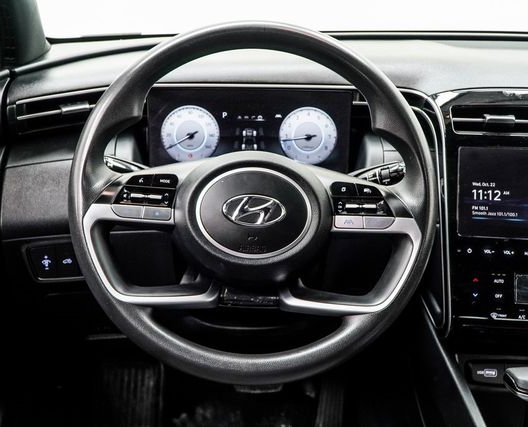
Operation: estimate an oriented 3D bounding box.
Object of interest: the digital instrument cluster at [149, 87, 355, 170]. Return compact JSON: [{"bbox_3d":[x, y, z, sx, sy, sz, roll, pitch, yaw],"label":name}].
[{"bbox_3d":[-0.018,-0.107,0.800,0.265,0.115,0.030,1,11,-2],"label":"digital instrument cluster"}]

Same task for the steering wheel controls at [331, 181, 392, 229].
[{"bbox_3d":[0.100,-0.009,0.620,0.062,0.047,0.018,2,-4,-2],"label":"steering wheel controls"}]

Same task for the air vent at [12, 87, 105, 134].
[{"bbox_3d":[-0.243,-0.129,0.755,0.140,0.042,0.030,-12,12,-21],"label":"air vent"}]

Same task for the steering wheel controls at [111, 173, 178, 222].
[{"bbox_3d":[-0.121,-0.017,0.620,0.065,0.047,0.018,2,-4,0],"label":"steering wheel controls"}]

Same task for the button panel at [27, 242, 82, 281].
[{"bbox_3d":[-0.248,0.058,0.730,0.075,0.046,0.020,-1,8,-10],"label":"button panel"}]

---

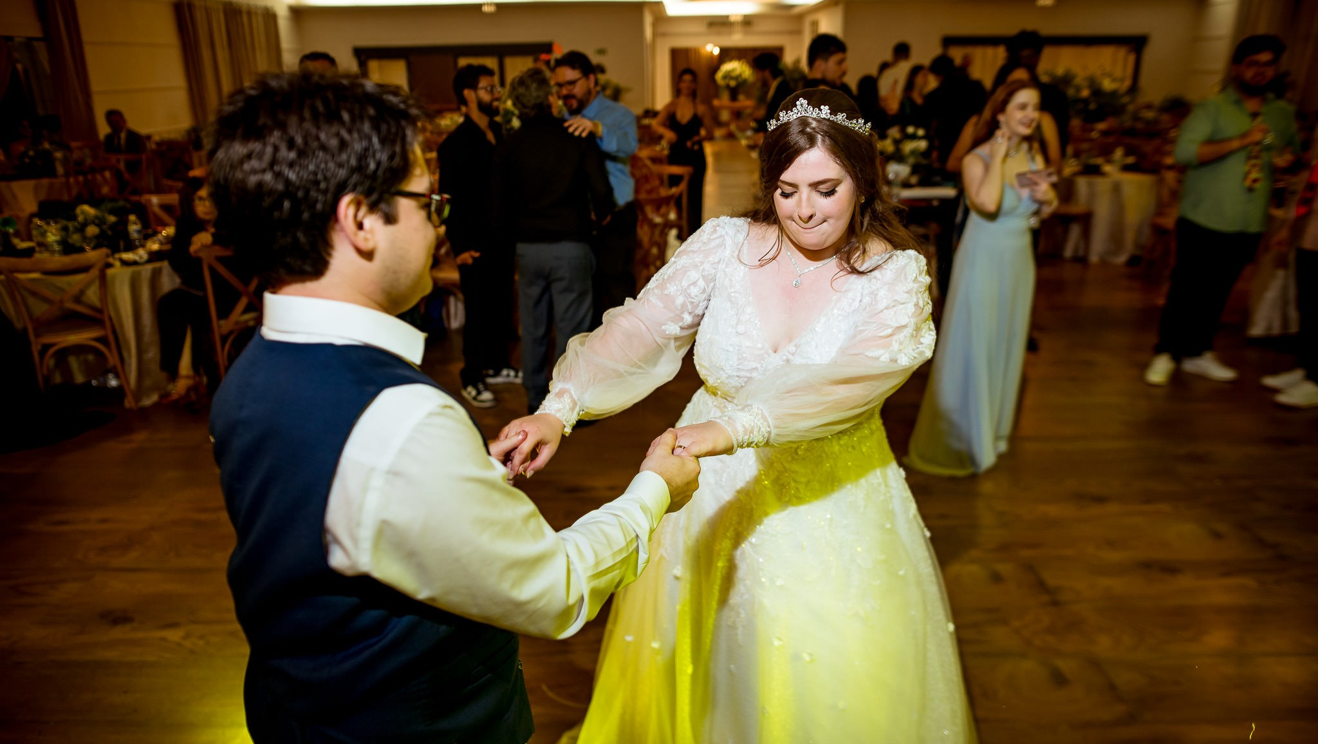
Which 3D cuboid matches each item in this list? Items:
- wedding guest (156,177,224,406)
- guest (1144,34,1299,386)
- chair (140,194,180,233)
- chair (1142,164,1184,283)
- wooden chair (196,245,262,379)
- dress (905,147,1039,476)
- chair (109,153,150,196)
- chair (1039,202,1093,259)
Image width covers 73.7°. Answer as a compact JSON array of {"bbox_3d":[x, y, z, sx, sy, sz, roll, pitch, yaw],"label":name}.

* _TASK DESCRIPTION_
Count the lines of the records above that contain the string "roll", matching case exactly, and give only that number.

* _EXPECTED ANSWER_
2